Sempre con lo stesso criterio sono scomparsi termini quali cieco, sordo, sostituiti da più eleganti “non vedente, non udente…”. Scomparso perfino il termine “disabile” sostituito da un più specifico ” diversamente abile”. Immagino che proseguendo con questa opera di sempre maggior specificità della terminologia si potrebbe arrivare a definire una persona priva delle gambe “affetta da incapacità deambulatoria causata dall’assenza degli arti preposti a svolgere tale funzione”. Mi sembra corretto, no? Magari crea qualche problema riportare l’intera dicitura sui documenti vari, però…è chiara!

Già, ma le persone che per loro fortuna sono in possesso di tutti gli arti perfettamente funzionanti come li chiamano? Normali? No, no. Troppo semplice. Essendo queste persone “normali” dotati degli arti regolari, normali, li definiscono ” Normodotati”. Geniale vero? Siccome però non tutti sono al corrente di queste “innovazioni” conviene stare attenti nell’uso di questi neologismi. Sarebbe pericoloso, per esempio, rivolgervi a qualcuno dicendo ” Lei che è una persona normodotata…” Potrebbe rispondervi ” Normodotato sarà lei e tutta la sua famiglia”. E se si limita a questo vi va già bene. Ma credete che sia finita qui? Temo di no.

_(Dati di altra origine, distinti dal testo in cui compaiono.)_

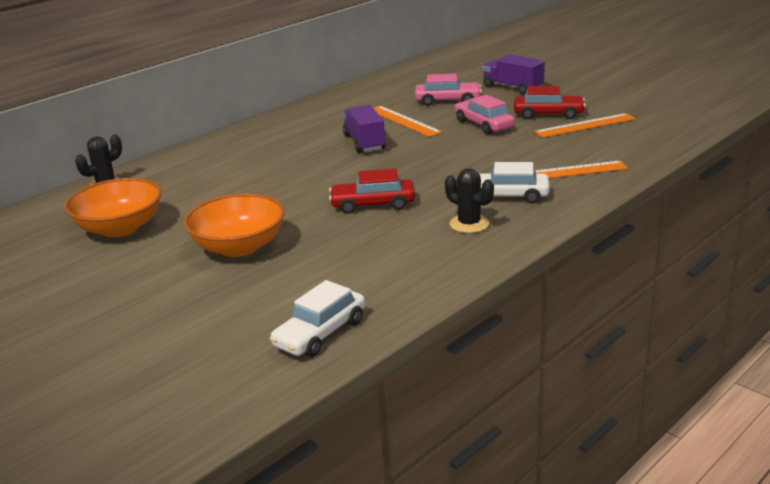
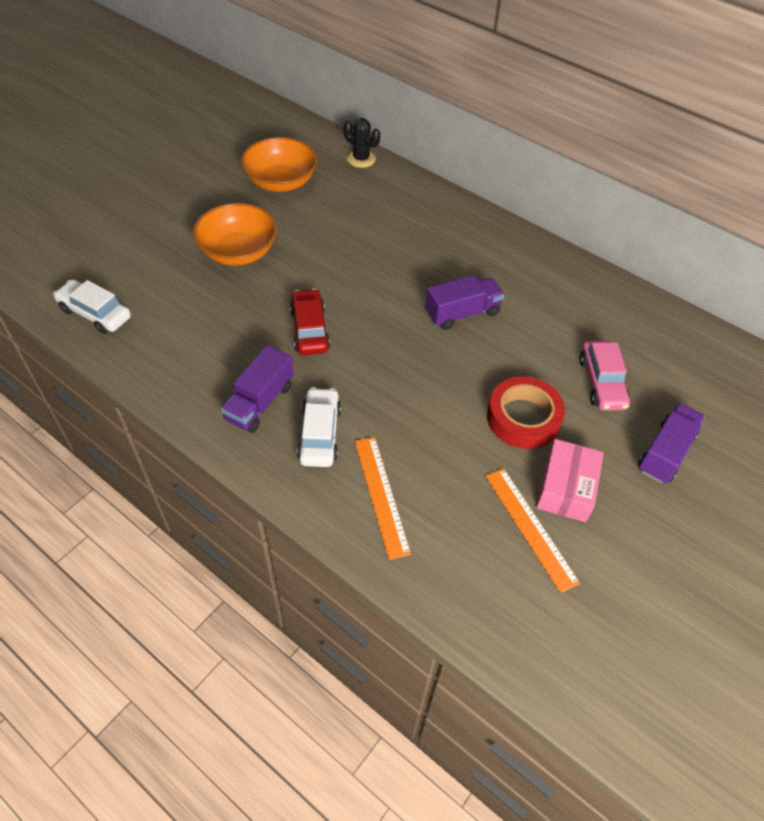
camera: 80 degrees right, 25 degrees up
orange ruler [374,106,442,137] -> none
black cactus [445,168,494,233] -> purple truck [221,345,294,433]
pink car [455,95,515,134] -> red tape [487,376,565,449]
red car [514,86,586,119] -> pink box [536,439,604,522]

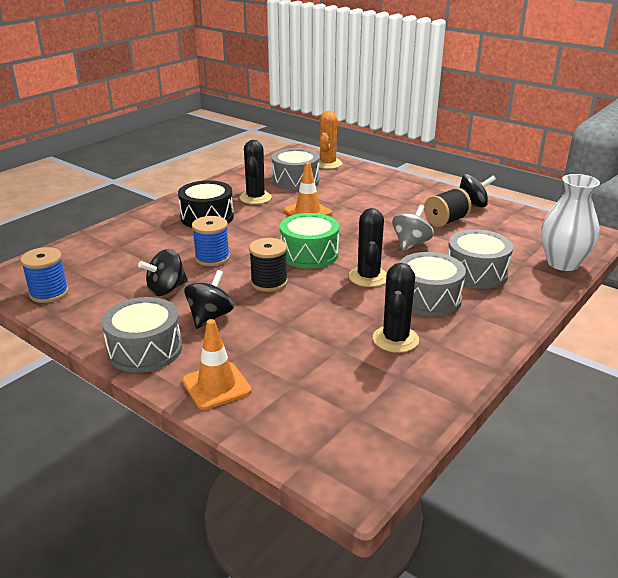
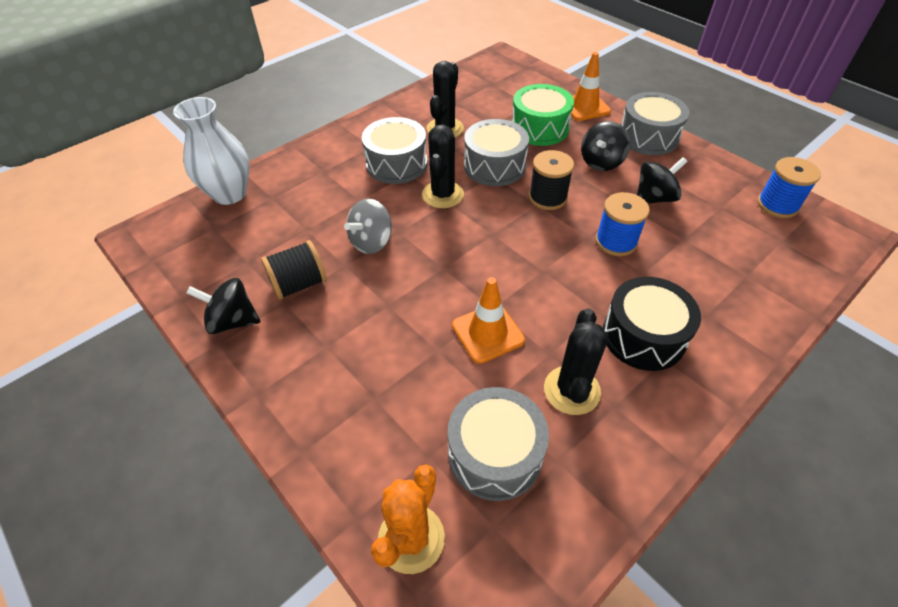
camera: 170 degrees left, 20 degrees up
green drum [280,213,339,269] -> green drum moved to [512,84,574,146]
grey drum [447,229,513,289] -> grey drum moved to [464,119,529,186]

Già, perché questa dotazione di serie, questa “normodotazione” non specifica, per esempio, una delle differenze sostanziali fra gli esseri umani; la differenza fra maschi e femmine. Tutti in possesso della dotazione di serie, ma…con precise peculiarità. I maschi, notoriamente, hanno una dotazione di serie diversa dalle femmine. E credete che gli esperti dell’UCAS prima o poi non si porranno il problema? Secondo me ci stanno già lavorando. Azzardo una mia idea. Credo che finiranno per specificare la diversa dotazione evidenziando gli attributi che caratterizzano e diversificano i due sessi. Non più, quindi, un vago e generico ” Normodotati”, ma termini specifici e differenziati. Si potrebbero chiamare i maschi “Penedotati” e le donne “Tettedotate”. Oppure per specificare la mancanza dell’attributo maschile si potrebbero chiamare le donne, prive di pene, ” Spenate” o, ma forse sarebbe troppo forte, “Scazzate”. No?

Temo, però, che protesterebbero le femministe, perché in tal modo si assegnerebbe all’organo maschile una priorità rispetto a quello femminile, evidenziando non una peculiarità della donna, ma una sua “mancanza” di qualcosa. Inaccettabile. Credo che la proposta potrebbe essere quella di evidenziare, invece, qualcosa che le donne hanno e gli uomini no. E quindi chiamare le donne ” Figadotate” e gli uomini ” Sfigati…”. Sì, credo che questa sarebbe una buona idea, anche perché il mondo è già pieno di sfigati, quindi l’innovazione non sarebbe molto traumatica. Non vi pare? Eh sì, se non ci fosse l’UCAS bisognerebbe inventarlo. O no?